### ASSIGNMENT:
Extract every line in the data excerpts below that contains the string "largest", matching case exactly.

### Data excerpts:
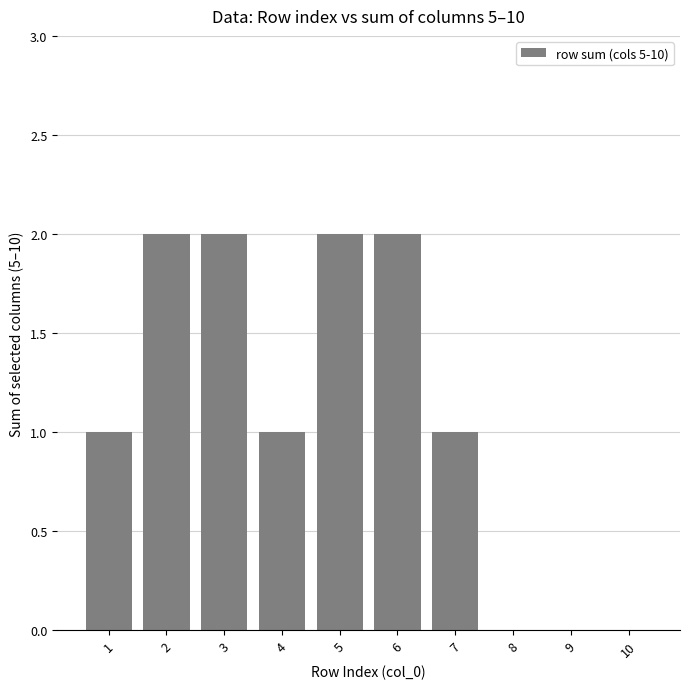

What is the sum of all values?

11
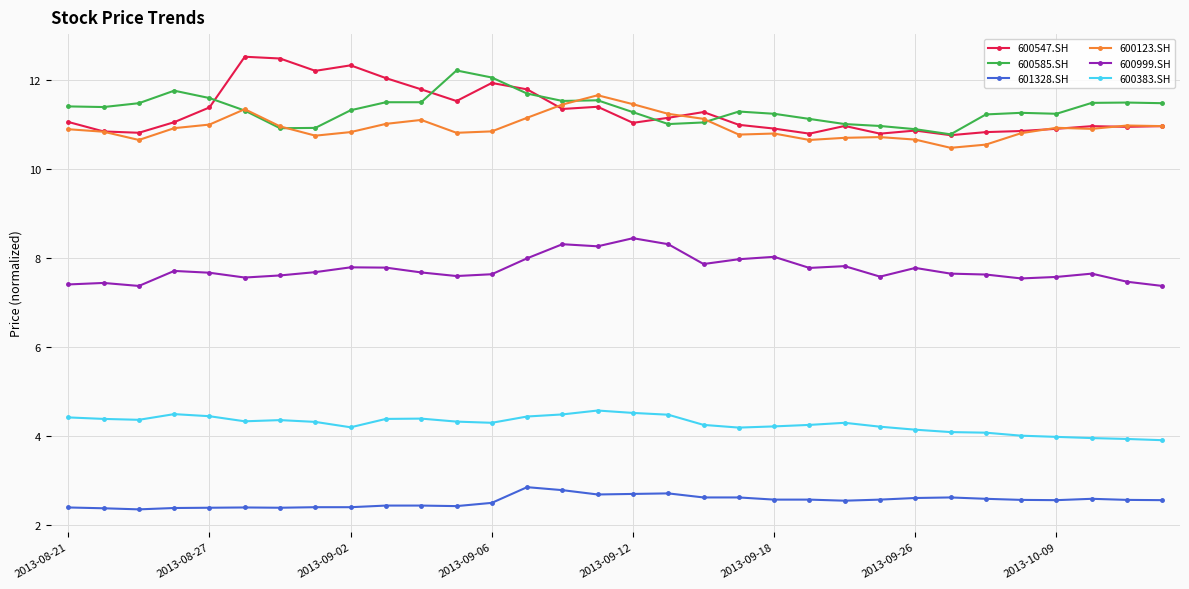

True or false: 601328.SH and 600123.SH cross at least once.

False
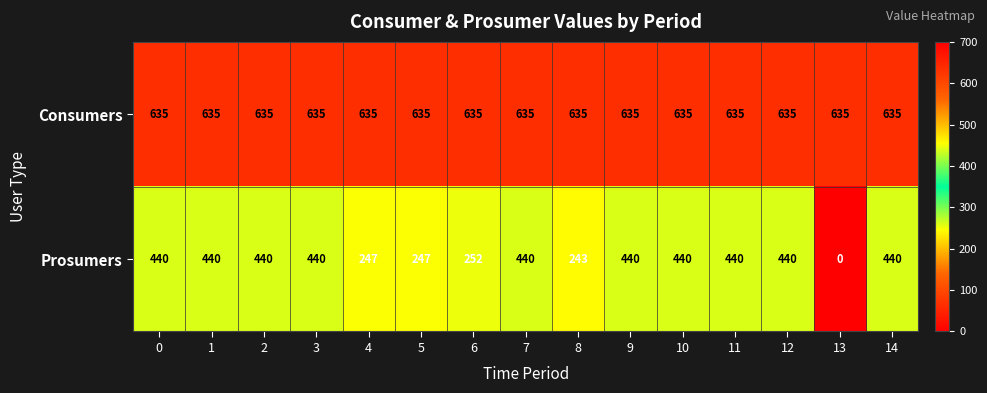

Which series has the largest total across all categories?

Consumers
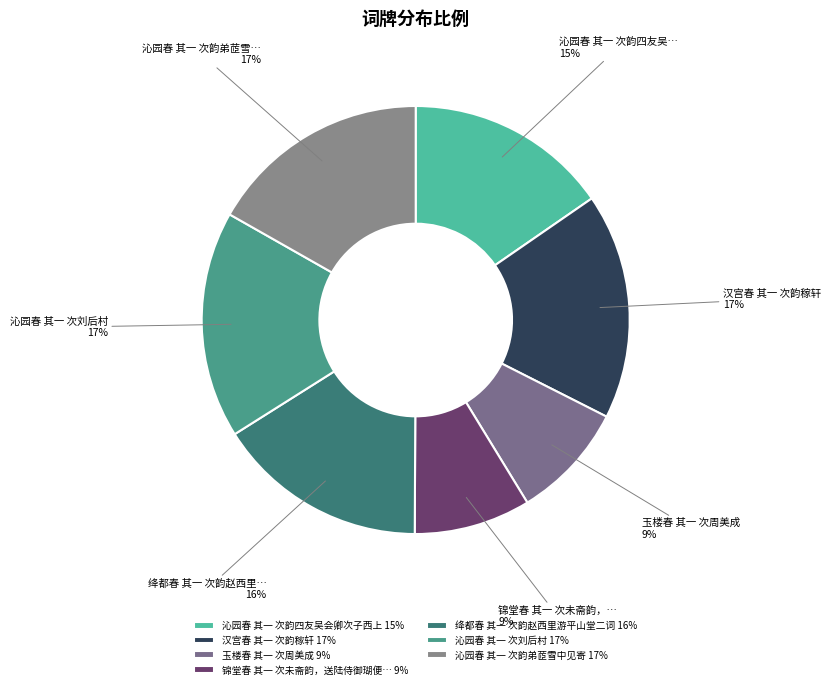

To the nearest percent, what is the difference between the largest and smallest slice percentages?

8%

### RESPONSE:
Which series has the largest total across all categories?
To the nearest percent, what is the difference between the largest and smallest slice percentages?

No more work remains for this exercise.